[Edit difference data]
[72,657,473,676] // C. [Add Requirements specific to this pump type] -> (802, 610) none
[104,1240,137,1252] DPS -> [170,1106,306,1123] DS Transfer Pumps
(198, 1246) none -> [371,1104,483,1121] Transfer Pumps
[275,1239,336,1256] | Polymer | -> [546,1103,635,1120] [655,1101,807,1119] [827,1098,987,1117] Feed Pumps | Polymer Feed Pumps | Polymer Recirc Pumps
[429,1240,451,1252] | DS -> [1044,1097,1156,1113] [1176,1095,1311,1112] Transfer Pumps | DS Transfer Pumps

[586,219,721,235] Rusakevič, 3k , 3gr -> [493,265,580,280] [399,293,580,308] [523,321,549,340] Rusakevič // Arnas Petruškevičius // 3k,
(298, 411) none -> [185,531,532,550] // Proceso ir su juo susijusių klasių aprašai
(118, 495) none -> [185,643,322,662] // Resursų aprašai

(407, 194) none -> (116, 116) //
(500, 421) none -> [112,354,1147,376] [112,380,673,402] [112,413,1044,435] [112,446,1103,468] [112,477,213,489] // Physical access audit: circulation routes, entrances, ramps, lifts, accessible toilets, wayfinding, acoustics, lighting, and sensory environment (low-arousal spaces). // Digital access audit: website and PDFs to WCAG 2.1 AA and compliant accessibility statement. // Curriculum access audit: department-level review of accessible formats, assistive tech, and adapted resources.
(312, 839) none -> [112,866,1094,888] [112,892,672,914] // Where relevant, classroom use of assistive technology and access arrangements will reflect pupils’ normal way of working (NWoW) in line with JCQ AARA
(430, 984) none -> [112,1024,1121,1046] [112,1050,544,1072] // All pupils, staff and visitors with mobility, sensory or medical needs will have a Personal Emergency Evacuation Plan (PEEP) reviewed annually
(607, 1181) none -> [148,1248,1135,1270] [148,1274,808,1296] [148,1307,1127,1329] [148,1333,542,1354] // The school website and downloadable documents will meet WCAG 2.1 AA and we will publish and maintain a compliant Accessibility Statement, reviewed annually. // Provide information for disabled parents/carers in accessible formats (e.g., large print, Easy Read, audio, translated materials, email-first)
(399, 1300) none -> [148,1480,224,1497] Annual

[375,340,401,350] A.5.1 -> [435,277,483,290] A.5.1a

EXERCISE INSTRUCTIONS: Every record above is to be copied out again exactly as written.

EXERCISE RESPONSE:
[72,657,473,676] // C. [Add Requirements specific to this pump type] -> (802, 610) none
[104,1240,137,1252] DPS -> [170,1106,306,1123] DS Transfer Pumps
(198, 1246) none -> [371,1104,483,1121] Transfer Pumps
[275,1239,336,1256] | Polymer | -> [546,1103,635,1120] [655,1101,807,1119] [827,1098,987,1117] Feed Pumps | Polymer Feed Pumps | Polymer Recirc Pumps
[429,1240,451,1252] | DS -> [1044,1097,1156,1113] [1176,1095,1311,1112] Transfer Pumps | DS Transfer Pumps

[586,219,721,235] Rusakevič, 3k , 3gr -> [493,265,580,280] [399,293,580,308] [523,321,549,340] Rusakevič // Arnas Petruškevičius // 3k,
(298, 411) none -> [185,531,532,550] // Proceso ir su juo susijusių klasių aprašai
(118, 495) none -> [185,643,322,662] // Resursų aprašai

(407, 194) none -> (116, 116) //
(500, 421) none -> [112,354,1147,376] [112,380,673,402] [112,413,1044,435] [112,446,1103,468] [112,477,213,489] // Physical access audit: circulation routes, entrances, ramps, lifts, accessible toilets, wayfinding, acoustics, lighting, and sensory environment (low-arousal spaces). // Digital access audit: website and PDFs to WCAG 2.1 AA and compliant accessibility statement. // Curriculum access audit: department-level review of accessible formats, assistive tech, and adapted resources.
(312, 839) none -> [112,866,1094,888] [112,892,672,914] // Where relevant, classroom use of assistive technology and access arrangements will reflect pupils’ normal way of working (NWoW) in line with JCQ AARA
(430, 984) none -> [112,1024,1121,1046] [112,1050,544,1072] // All pupils, staff and visitors with mobility, sensory or medical needs will have a Personal Emergency Evacuation Plan (PEEP) reviewed annually
(607, 1181) none -> [148,1248,1135,1270] [148,1274,808,1296] [148,1307,1127,1329] [148,1333,542,1354] // The school website and downloadable documents will meet WCAG 2.1 AA and we will publish and maintain a compliant Accessibility Statement, reviewed annually. // Provide information for disabled parents/carers in accessible formats (e.g., large print, Easy Read, audio, translated materials, email-first)
(399, 1300) none -> [148,1480,224,1497] Annual

[375,340,401,350] A.5.1 -> [435,277,483,290] A.5.1a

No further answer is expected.